It's too bad the candidate and his staff didn't just laugh at what was an outstanding political cartoon. Instead, there was some huffing and puffing over how some people would inevitably not get the 'toon's joke and take it as more evidence of his Manchurian Candidate-like, secret alliance with Satanic forces.
Which, of course, created an unflattering story about the rather humorless and ill-advised pose being struck by the Obama camp. What is not getting enough play is the excellent in-depth article in that issue of The New Yorker about Obama's political training in Chicago.
"Making It," by Ryan Lizza, is a must-read for Obama's supporters, and for anyone else who has been going around saying they don't know enough about Obama to feel comfortable with him.
The article does nothing to perpetuate the myth that Barack Obama is somehow above the hurly-burly of real politics, or the fear he's so idealistic he doesn't have a grasp of what it takes to get something accomplished in that realm. What it does do is fill in a lot of blanks with well-researched background on a man who sometimes seems to have come out of nowhere.
Lizza's piece documents a remarkable rise to power in a city known for its no-holds-barred brand of politics, and, to some extent, it debunks the notion that Obama has suddenly lurched to the right to make himself more appealing to Independents and disillusioned Republicans.
Perhaps the greatest misconception about Barack Obama is that he is some sort of anti-establishment revolutionary. Rather, every stage of his political career has been marked by an eagerness to accommodate himself to existing institutions rather than tear them down or replace them. When he was a community organizer, he channelled his work through Chicago’s churches, because they were the main bases of power on the South Side. He was an agnostic when he started, and the work led him to become a practicing Christian. At Harvard, he won the presidency of the Law Review by appealing to the conservatives on the selection panel. In Springfield, rather than challenge the Old Guard Democratic leaders, Obama built a mutually beneficial relationship with them. “You have the power to make a United States senator,” he told Emil Jones in 2003. In his downtime, he played poker with lobbyists and Republican lawmakers. In Washington, he has been a cautious senator and, when he arrived, made a point of not defining himself as an opponent of the Iraq war.Click here to read the entire piece in New Yorker.

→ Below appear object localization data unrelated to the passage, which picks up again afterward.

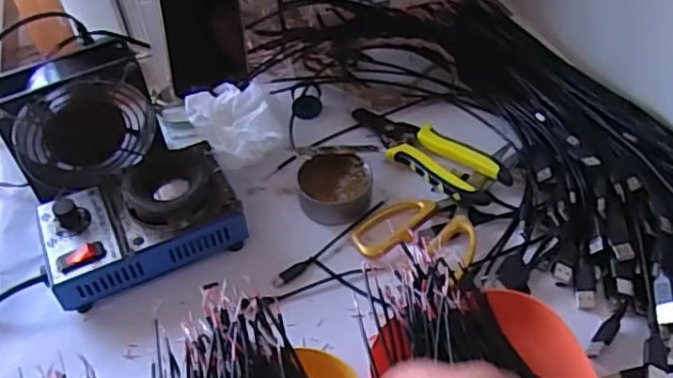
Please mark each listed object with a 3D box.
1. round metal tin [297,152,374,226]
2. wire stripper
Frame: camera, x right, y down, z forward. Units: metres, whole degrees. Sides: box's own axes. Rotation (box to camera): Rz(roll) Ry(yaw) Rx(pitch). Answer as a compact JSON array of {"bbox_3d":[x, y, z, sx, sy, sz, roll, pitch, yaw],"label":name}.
[{"bbox_3d":[0.000,-0.001,0.538,0.062,0.032,0.052,-11,48,-7],"label":"round metal tin"},{"bbox_3d":[0.077,-0.036,0.573,0.056,0.020,0.166,-36,55,-26],"label":"wire stripper"}]

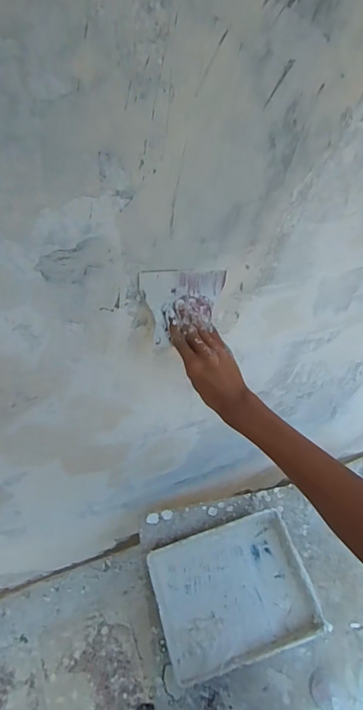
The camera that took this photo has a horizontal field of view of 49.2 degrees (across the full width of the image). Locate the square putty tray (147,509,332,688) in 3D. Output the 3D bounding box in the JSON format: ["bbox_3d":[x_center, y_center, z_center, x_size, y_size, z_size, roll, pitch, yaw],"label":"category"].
[{"bbox_3d":[0.122,0.575,0.966,0.356,0.070,0.286,-14,54,-10],"label":"square putty tray"}]

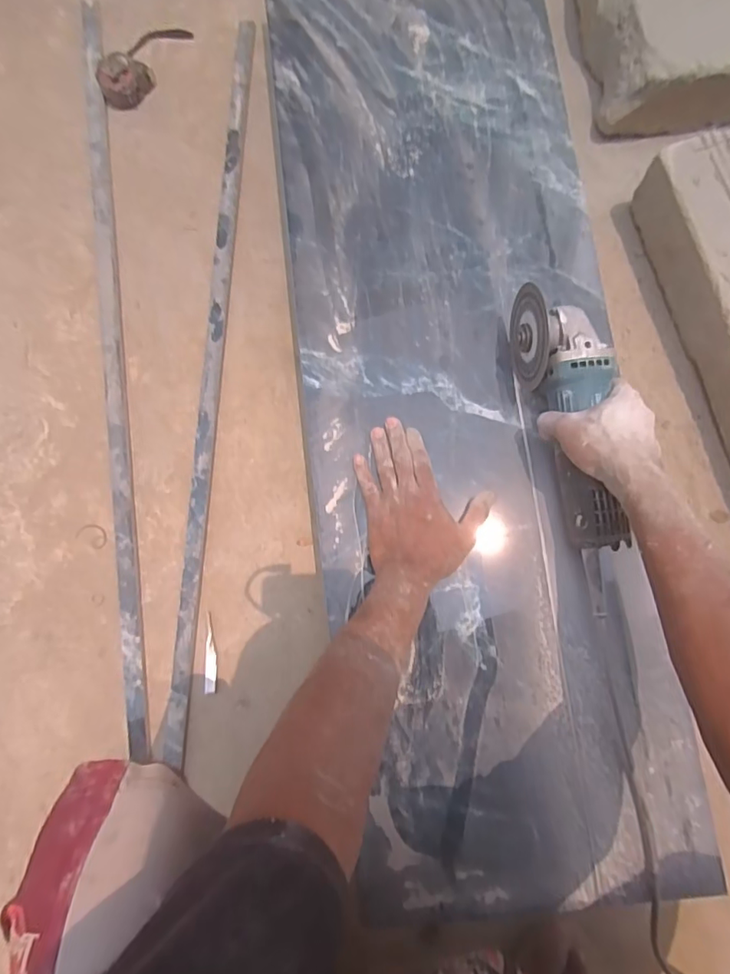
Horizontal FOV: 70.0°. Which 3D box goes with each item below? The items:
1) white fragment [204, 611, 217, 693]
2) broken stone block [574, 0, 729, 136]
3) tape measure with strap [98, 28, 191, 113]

Like many politicians, Obama is paradoxical. He is by nature an incrementalist, yet he has laid out an ambitious first-term agenda (energy independence, universal health care, withdrawal from Iraq). He campaigns on reforming a broken political process, yet he has always played politics by the rules as they exist, not as he would like them to exist. He runs as an outsider, but he has succeeded by mastering the inside game. He is ideologically a man of the left, but at times he has been genuinely deferential to core philosophical insights of the right.
7 comments:
Barak Obama seems to me to be “He who will not be mocked”. He started his campaign warning us of the sensitivity he has to being reminded of his large ears, and his list of “Untouchable topics” grows longer by the day. We are not allowed to question his associations with Anti-American Clergy (whom he held in very close proximity until recently), any statements made by his wife (political or no), his ethnicity,(white enough or black enough) his middle name, his lack of Foreign Policy experience, his associations with ex-Weather underground terrorists whom aided in his rise to the Senate. Without a teleprompter he stutters and malapproriates with equal spacticity to our current Commander-in Chief. Every day is a new topic that is off limits if one wants to avoid the Racist moniker being stamped on ones forehead.
In all fairness, the Republican candidate John McCain is even more humorless. It would be a great year to vote for Pat Palson. Too bad he is dead.
anonymous,
Every campaign has people who work to knock down negative stories about their candidate.
Let's not pretend that isn't true.
You have used that sort of thing as evidence of something else -- a tin ear when it comes to jokes.
I would say Obama is not only humorless, but hypersensitive, and tries to characterize all criticism, humor or no under an umbrella of uncivil(even racist) slander. Both George Bush and Bill Clinton both suffered years of extreme vitriol about their characters, their intelligence, and anything else their opponents could think of and they are still mocked mercilessly. I don't hear them complaining over every quibble. Obama needs to grow a thicker skin or he is going to get baited at every turn by the right into time and energy wasting arguments. There hasn't been a President since Washington that didn't regularly get his name tarnished. It goes with the job. Obama shows a lack of Leadership maturity or he would deal with it better.
anonymous (5:03 p.m.),
Comparing Barack Obama to Bill Clinton and George Bush, in this context, is a reach. As far as what you have been hearing. It sounds like it's been what you want to hear.
While Obama did react to the New Yorker cover, and I obviously wish he had not, none of us has been hearing him complain about every joke about him. We haven't heard that because it hasn't happened.
Perhaps you are confusing what Obama, himself, says with what surrogates might have said, or what pundits have said.